# Blobby Land/Crinkly Bottom



## scottstevens (Jan 8, 2015)

For those who can remember, this will bring back a lot of memories!

(Note. Several items have been taken since the last few posts. It's worth checking out before everything dissapears!)

Not only was this a fun explore but the ground were equally beautiful for a nice afternoon!


----------



## The Wombat (Jan 8, 2015)

always amused to see pictures of this place


----------



## DJhooker (Jan 9, 2015)

blobbyland seems a sad place now :-(


----------



## scottstevens (Jan 9, 2015)

DJhooker said:


> blobbyland seems a sad place now :-(



Yeah, it is horrible to see the amount of graffiti all over the place now


----------



## DirtyJigsaw (Jan 9, 2015)

Did Mr Blobby really touch you there?

Nice set of photos there mate


----------



## scottstevens (Jan 9, 2015)

DirtyJigsaw said:


> Did Mr Blobby really touch you there?
> 
> Nice set of photos there mate



Luckily not us! But I feel for whoever did write it.. Can't have been nice!

Thanks!


----------



## brickworx (Jan 9, 2015)

Blobbyland lives on....always good to see this place...its trippy!


----------



## Mikeymutt (Jan 9, 2015)

I went there in the autumn and got a selfie next to that graffiti. .It has to be done..great shots.


----------



## Potter (Jan 10, 2015)

Always great to see more of this weird place. Glad it's still there.


----------

> **Material provided**:
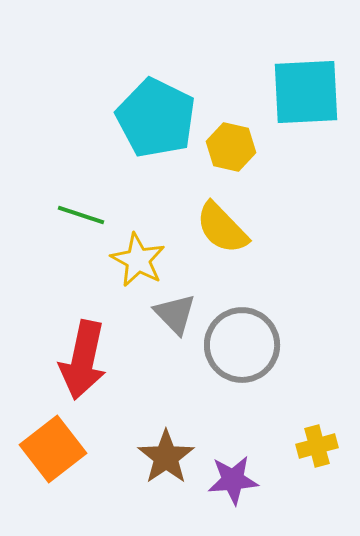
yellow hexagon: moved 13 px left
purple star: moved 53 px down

> **Prompt**: Reproduce the stretch of the Blobby Land forum thread above from "# Blobby Land/Crinkly" through "a nice afternoon!", putting "morning" wherever "afternoon" appears.

> **Task response**:
# Blobby Land/Crinkly Bottom



## scottstevens (Jan 8, 2015)

For those who can remember, this will bring back a lot of memories!

(Note. Several items have been taken since the last few posts. It's worth checking out before everything dissapears!)

Not only was this a fun explore but the ground were equally beautiful for a nice morning!